Roasted Boneless Leg of Lamb with Sundried Tomato Pesto
Serves: 12
Active Time: 15 min
Total Time: 2 hours 15 min
1 Boneless Leg of Lamb (about 4 1/2 lbs)
Salt and pepper
1 cup Sundried Tomato Pesto , divided
1 half of fresh lemon
1 pkg (8 oz) Roasted Sweet Red Pepper Sauce
1/2 tsp thinly sliced fresh mint leaves
1/2 tsp minced fresh chives
You'll need: Silicone ties or butcher's twine
Preheat oven to 450 degrees.
Remove lamb carefully from netting. Place meat, fat side down,
on work surface. Split meat where leg joins together; exposing the
inside of the meat. Season with salt and pepper. Spread 1/2 cup pesto
on lamb, work into meat with clean hands to coat thoroughly. Roll into
uniform shape (fat side up). Secure roast with 4-6 silicone ties or
butcher's twine. Season the outside of roast with salt and pepper.

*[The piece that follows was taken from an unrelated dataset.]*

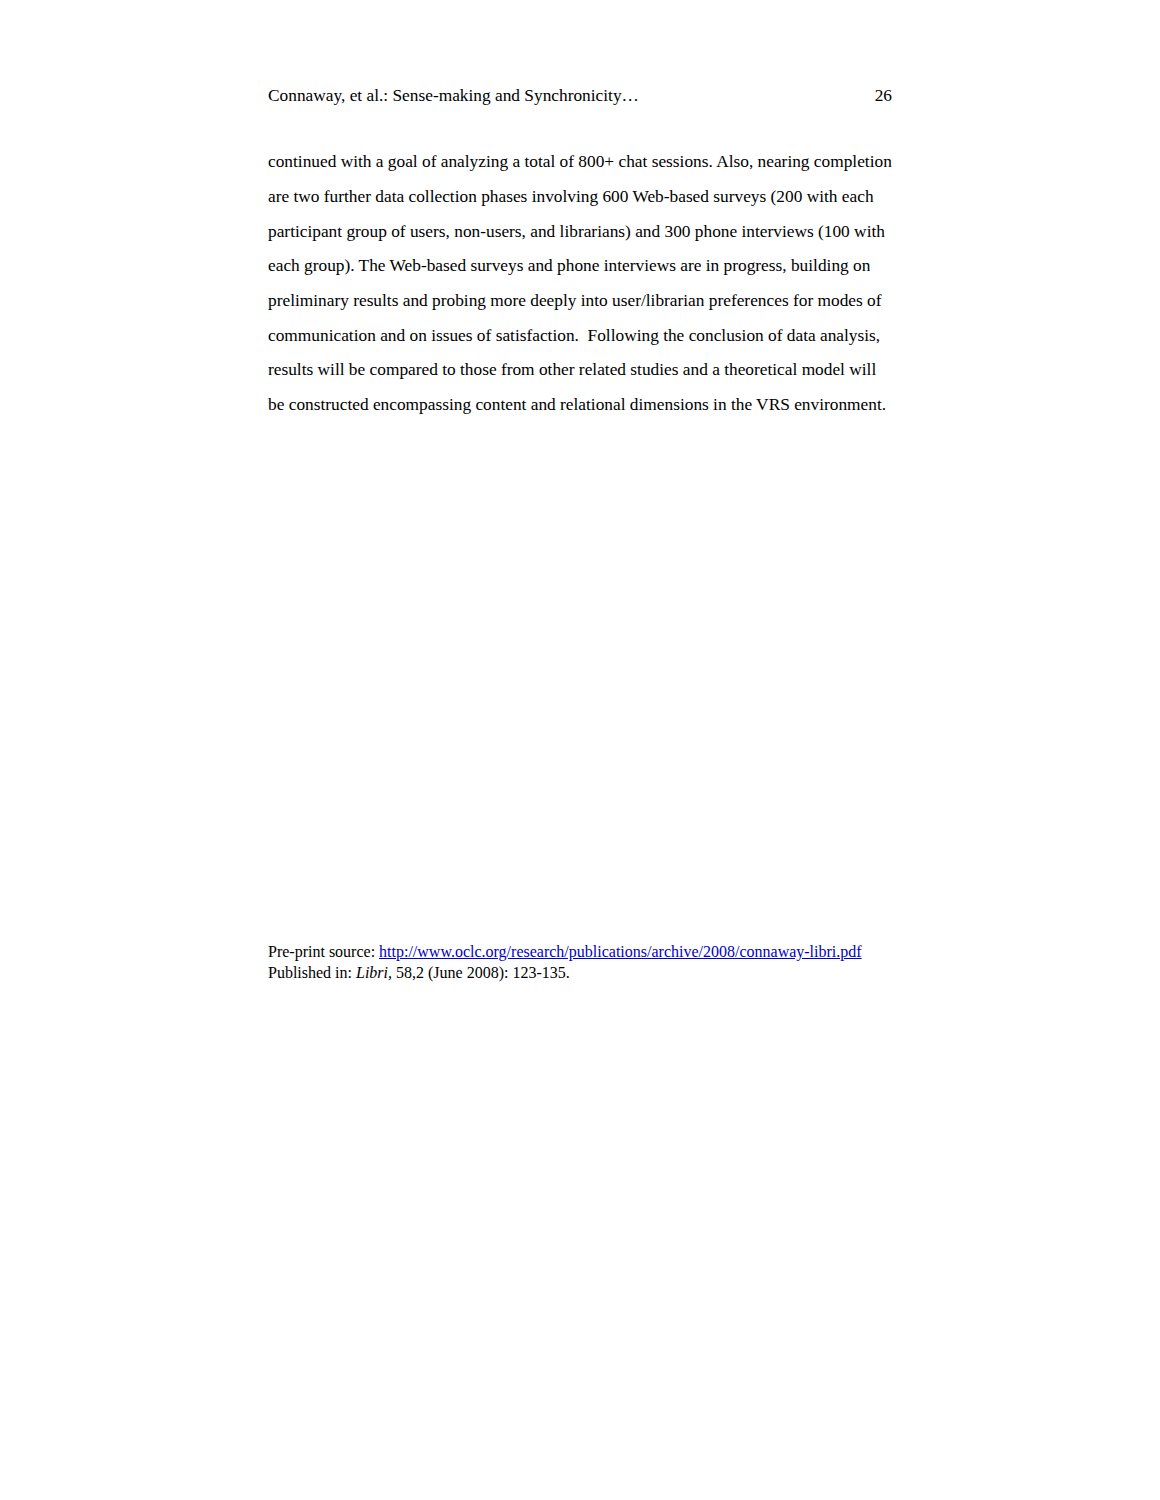Connaway, et al.: Sense-making and Synchronicity… 26
continued with a goal of analyzing a total of 800+ chat sessions. Also, nearing completion are two further data collection phases involving 600 Web-based surveys (200 with each participant group of users, non-users, and librarians) and 300 phone interviews (100 with each group). The Web-based surveys and phone interviews are in progress, building on preliminary results and probing more deeply into user/librarian preferences for modes of communication and on issues of satisfaction. Following the conclusion of data analysis, results will be compared to those from other related studies and a theoretical model will be constructed encompassing content and relational dimensions in the VRS environment.
Pre-print source: http://www.oclc.org/research/publications/archive/2008/connaway-libri.pdf Published in: Libri, 58,2 (June 2008): 123-135.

Coat outside of entire roast with remaining 1/2 cup of pesto. Place in
roasting pan, fat side up.
Sear on center rack of oven 15 min. Reduce heat to 350 degrees;
roast lamb about 5 degrees less than desired doneness (about 19 min
per lb). See chart below. (Check internal temp by inserting
thermometer halfway into thickest part of meat.) Halfway through
cooking time, squeeze juice from half of lemon over roast. Remove from
oven when desired temp is reached.
Let rest 15-20 min before carving. Remove silicone ties or cut
and remove twine.
Warm red pepper sauce on stovetop on MEDIUM-LOW as lamb rests.

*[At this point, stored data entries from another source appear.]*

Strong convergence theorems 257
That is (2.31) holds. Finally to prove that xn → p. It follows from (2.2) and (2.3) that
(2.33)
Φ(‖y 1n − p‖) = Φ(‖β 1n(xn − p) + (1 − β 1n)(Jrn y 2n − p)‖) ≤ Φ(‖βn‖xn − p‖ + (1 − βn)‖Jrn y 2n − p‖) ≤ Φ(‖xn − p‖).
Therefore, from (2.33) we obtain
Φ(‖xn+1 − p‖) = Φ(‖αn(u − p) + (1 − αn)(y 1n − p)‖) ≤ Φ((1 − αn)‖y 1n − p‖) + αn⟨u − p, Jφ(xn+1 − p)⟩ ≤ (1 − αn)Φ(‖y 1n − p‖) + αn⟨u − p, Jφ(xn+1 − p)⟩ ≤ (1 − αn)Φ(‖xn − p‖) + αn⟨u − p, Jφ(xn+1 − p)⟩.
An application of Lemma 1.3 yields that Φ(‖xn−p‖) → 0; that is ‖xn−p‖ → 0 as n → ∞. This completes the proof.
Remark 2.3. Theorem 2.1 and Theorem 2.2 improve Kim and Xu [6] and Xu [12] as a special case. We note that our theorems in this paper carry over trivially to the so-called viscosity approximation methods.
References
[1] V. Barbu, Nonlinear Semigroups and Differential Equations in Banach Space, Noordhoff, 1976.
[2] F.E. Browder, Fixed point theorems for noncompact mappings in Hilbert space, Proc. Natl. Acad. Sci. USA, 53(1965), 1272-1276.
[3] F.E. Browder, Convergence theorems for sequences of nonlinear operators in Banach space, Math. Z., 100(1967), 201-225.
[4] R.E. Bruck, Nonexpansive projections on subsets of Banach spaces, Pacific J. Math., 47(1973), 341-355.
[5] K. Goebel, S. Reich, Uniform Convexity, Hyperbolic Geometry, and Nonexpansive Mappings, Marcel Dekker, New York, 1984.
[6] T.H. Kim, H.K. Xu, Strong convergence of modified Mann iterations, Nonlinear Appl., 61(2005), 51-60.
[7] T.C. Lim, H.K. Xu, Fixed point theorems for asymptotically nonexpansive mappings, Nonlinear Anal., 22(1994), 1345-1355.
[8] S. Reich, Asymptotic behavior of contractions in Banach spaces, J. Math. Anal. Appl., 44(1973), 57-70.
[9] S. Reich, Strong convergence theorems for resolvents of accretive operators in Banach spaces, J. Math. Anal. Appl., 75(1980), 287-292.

Stir in mint and chives. Serve lamb with warmed sauce.
Final Cooking Temperatures for Lamb:
Medium: 130 degrees (pink, warm center)
Well Done: 145 degrees and above (Pink, very warm center at 145
degrees).
Chef Tip(s):
* Could be prepared a day ahead, covered and chilled.
* A baking sheet works well as a prep-work surface.
Nutrition Info: Each serving (About 5 oz cooked meat, 1 1/2 Tbsp
sauce) contains 380 calories, 2g carbohydrate (0g fiber), 36g protein,
25g fat (9g saturated fat), 115mg cholesterol and 980mg sodium.